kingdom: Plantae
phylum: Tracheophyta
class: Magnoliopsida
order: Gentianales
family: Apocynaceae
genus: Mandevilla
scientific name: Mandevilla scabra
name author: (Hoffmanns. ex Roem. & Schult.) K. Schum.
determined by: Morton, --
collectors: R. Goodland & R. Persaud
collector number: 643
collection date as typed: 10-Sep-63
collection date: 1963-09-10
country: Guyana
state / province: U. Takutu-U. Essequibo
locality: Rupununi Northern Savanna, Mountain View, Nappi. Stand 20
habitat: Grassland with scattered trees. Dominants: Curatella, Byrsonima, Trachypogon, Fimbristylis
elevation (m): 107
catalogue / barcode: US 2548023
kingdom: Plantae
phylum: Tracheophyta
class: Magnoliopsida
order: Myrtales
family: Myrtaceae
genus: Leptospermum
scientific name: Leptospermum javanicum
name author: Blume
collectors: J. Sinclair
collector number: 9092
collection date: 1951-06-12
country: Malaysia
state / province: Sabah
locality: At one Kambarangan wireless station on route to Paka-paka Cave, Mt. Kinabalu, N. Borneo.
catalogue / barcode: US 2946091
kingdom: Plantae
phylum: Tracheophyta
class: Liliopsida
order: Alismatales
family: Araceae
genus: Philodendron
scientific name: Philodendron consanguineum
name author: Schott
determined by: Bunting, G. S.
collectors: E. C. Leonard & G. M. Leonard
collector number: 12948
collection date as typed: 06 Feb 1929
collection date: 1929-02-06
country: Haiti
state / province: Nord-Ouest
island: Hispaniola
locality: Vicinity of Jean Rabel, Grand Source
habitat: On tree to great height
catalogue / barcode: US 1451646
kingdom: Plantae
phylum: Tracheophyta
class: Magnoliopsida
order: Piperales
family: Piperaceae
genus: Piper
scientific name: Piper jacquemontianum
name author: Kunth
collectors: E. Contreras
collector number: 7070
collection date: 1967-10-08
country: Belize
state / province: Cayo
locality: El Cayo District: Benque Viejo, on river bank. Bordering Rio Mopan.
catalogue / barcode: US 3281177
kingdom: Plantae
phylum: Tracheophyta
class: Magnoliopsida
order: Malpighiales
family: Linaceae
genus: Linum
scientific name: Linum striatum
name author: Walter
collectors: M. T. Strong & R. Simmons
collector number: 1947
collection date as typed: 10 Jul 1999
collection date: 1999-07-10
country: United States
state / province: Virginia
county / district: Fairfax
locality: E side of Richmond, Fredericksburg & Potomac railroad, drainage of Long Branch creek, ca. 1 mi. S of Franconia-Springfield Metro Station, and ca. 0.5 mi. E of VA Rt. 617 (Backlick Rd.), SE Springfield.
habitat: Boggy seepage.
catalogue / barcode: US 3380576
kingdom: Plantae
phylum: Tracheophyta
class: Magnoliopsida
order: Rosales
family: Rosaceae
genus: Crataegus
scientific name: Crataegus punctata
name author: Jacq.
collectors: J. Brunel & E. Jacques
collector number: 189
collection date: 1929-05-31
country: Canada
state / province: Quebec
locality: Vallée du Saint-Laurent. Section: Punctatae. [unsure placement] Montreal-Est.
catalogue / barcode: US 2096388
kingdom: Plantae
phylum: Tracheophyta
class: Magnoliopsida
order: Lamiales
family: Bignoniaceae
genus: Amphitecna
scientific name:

▸ JOB: Rewrite all the lines above, substituting "place" for "locality" and leaving everything else unchanged.

▸ SOLUTION TO THE PROBLEM:
kingdom: Plantae
phylum: Tracheophyta
class: Magnoliopsida
order: Gentianales
family: Apocynaceae
genus: Mandevilla
scientific name: Mandevilla scabra
name author: (Hoffmanns. ex Roem. & Schult.) K. Schum.
determined by: Morton, --
collectors: R. Goodland & R. Persaud
collector number: 643
collection date as typed: 10-Sep-63
collection date: 1963-09-10
country: Guyana
state / province: U. Takutu-U. Essequibo
place: Rupununi Northern Savanna, Mountain View, Nappi. Stand 20
habitat: Grassland with scattered trees. Dominants: Curatella, Byrsonima, Trachypogon, Fimbristylis
elevation (m): 107
catalogue / barcode: US 2548023
kingdom: Plantae
phylum: Tracheophyta
class: Magnoliopsida
order: Myrtales
family: Myrtaceae
genus: Leptospermum
scientific name: Leptospermum javanicum
name author: Blume
collectors: J. Sinclair
collector number: 9092
collection date: 1951-06-12
country: Malaysia
state / province: Sabah
place: At one Kambarangan wireless station on route to Paka-paka Cave, Mt. Kinabalu, N. Borneo.
catalogue / barcode: US 2946091
kingdom: Plantae
phylum: Tracheophyta
class: Liliopsida
order: Alismatales
family: Araceae
genus: Philodendron
scientific name: Philodendron consanguineum
name author: Schott
determined by: Bunting, G. S.
collectors: E. C. Leonard & G. M. Leonard
collector number: 12948
collection date as typed: 06 Feb 1929
collection date: 1929-02-06
country: Haiti
state / province: Nord-Ouest
island: Hispaniola
place: Vicinity of Jean Rabel, Grand Source
habitat: On tree to great height
catalogue / barcode: US 1451646
kingdom: Plantae
phylum: Tracheophyta
class: Magnoliopsida
order: Piperales
family: Piperaceae
genus: Piper
scientific name: Piper jacquemontianum
name author: Kunth
collectors: E. Contreras
collector number: 7070
collection date: 1967-10-08
country: Belize
state / province: Cayo
place: El Cayo District: Benque Viejo, on river bank. Bordering Rio Mopan.
catalogue / barcode: US 3281177
kingdom: Plantae
phylum: Tracheophyta
class: Magnoliopsida
order: Malpighiales
family: Linaceae
genus: Linum
scientific name: Linum striatum
name author: Walter
collectors: M. T. Strong & R. Simmons
collector number: 1947
collection date as typed: 10 Jul 1999
collection date: 1999-07-10
country: United States
state / province: Virginia
county / district: Fairfax
place: E side of Richmond, Fredericksburg & Potomac railroad, drainage of Long Branch creek, ca. 1 mi. S of Franconia-Springfield Metro Station, and ca. 0.5 mi. E of VA Rt. 617 (Backlick Rd.), SE Springfield.
habitat: Boggy seepage.
catalogue / barcode: US 3380576
kingdom: Plantae
phylum: Tracheophyta
class: Magnoliopsida
order: Rosales
family: Rosaceae
genus: Crataegus
scientific name: Crataegus punctata
name author: Jacq.
collectors: J. Brunel & E. Jacques
collector number: 189
collection date: 1929-05-31
country: Canada
state / province: Quebec
place: Vallée du Saint-Laurent. Section: Punctatae. [unsure placement] Montreal-Est.
catalogue / barcode: US 2096388
kingdom: Plantae
phylum: Tracheophyta
class: Magnoliopsida
order: Lamiales
family: Bignoniaceae
genus: Amphitecna
scientific name:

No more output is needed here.